Dieses Mal geht es um das Tabletop-System Shadowrun. Was ist ein Rollenspielsystem? Und was ist dieses Shadowrun? Was macht so viel Spaß daran? Und wenn ich es selbst versuchen möchte – was brauche ich dazu? Die ersten Antworten auf diese Fragen findest du hoffentlich in diesem Beitrag.

Erst einmal: Was ist eigentlich… Rollenspiel?

Tabletop, Rollenspiel, Pen & Paper – unter diesen Begriffen versammelt sich eine Gattung des interaktiven Zusammenspiels, dessen begeisterte Fans bis heute gemeinhin gerne als “Nerds” beschrieben werden. In kleinen Grüppchen sitzen sie rund um einen Tisch, jeder mit Papier und Stift sowie einem Berg an Würfeln bewaffnet, doch geistig sind sie längst in anderen Welten: sie schnetzeln furchtlos gigantische Drachen, retten hilflose Maiden vor den Sprüchen eines bösen Magiers oder schleichen gemeinsam durch die Schatten, um einem Konzern wichtige Daten zu stehlen.
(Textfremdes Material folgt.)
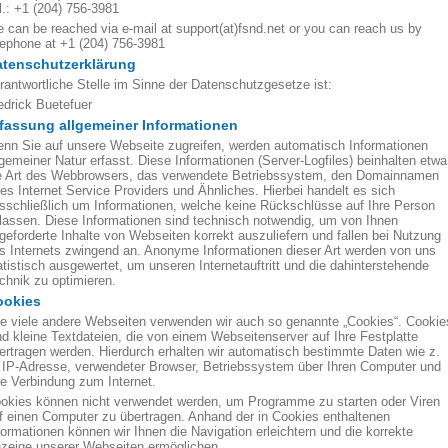
l.: +1 (204) 756-3981
 can be reached via e-mail at support(at)fsnd.net or you can reach us by
lephone at +1 (204) 756-3981
atenschutzerklärung
rantwortliche Stelle im Sinne der Datenschutzgesetze ist:
edrick Buetefuer
fassung allgemeiner Informationen
nn Sie auf unsere Webseite zugreifen, werden automatisch Informationen
lgemeiner Natur erfasst. Diese Informationen (Server-Logfiles) beinhalten etwa
e Art des Webbrowsers, das verwendete Betriebssystem, den Domainnamen
res Internet Service Providers und Ähnliches. Hierbei handelt es sich
sschließlich um Informationen, welche keine Rückschlüsse auf Ihre Person
lassen. Diese Informationen sind technisch notwendig, um von Ihnen
geforderte Inhalte von Webseiten korrekt auszuliefern und fallen bei Nutzung
s Internets zwingend an. Anonyme Informationen dieser Art werden von uns
atistisch ausgewertet, um unseren Internetauftritt und die dahinterstehende
chnik zu optimieren.
ookies
e viele andere Webseiten verwenden wir auch so genannte „Cookies“. Cookie
nd kleine Textdateien, die von einem Webseitenserver auf Ihre Festplatte
ertragen werden. Hierdurch erhalten wir automatisch bestimmte Daten wie z.
 IP-Adresse, verwendeter Browser, Betriebssystem über Ihren Computer und
re Verbindung zum Internet.
okies können nicht verwendet werden, um Programme zu starten oder Viren
f einen Computer zu übertragen. Anhand der in Cookies enthaltenen
formationen können wir Ihnen die Navigation erleichtern und die korrekte
zeige unserer Webseiten ermöglichen.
Was ziemlich abgefahren klingt, hat einen durchaus düsteren Hintergrund. Denn entwickelt haben sich Tabletop Rollenspiele aus dem Kriegshandwerk. Auf Modellschlachtfeldern mit Miniatursoldaten wurden angehende Generäle in der Kunst des Krieges geschult – weitaus billiger, als sie im echten Feld Niederlagen einheimsen zu lassen. Noch heute gibt es diese Variante des Tabletop Roleplayings, in dem faszinierte Spieler ganze Trupps von Spielfiguren über ein Schlachtfeld jagen und so fiktive oder historische Schlachten nachstellen.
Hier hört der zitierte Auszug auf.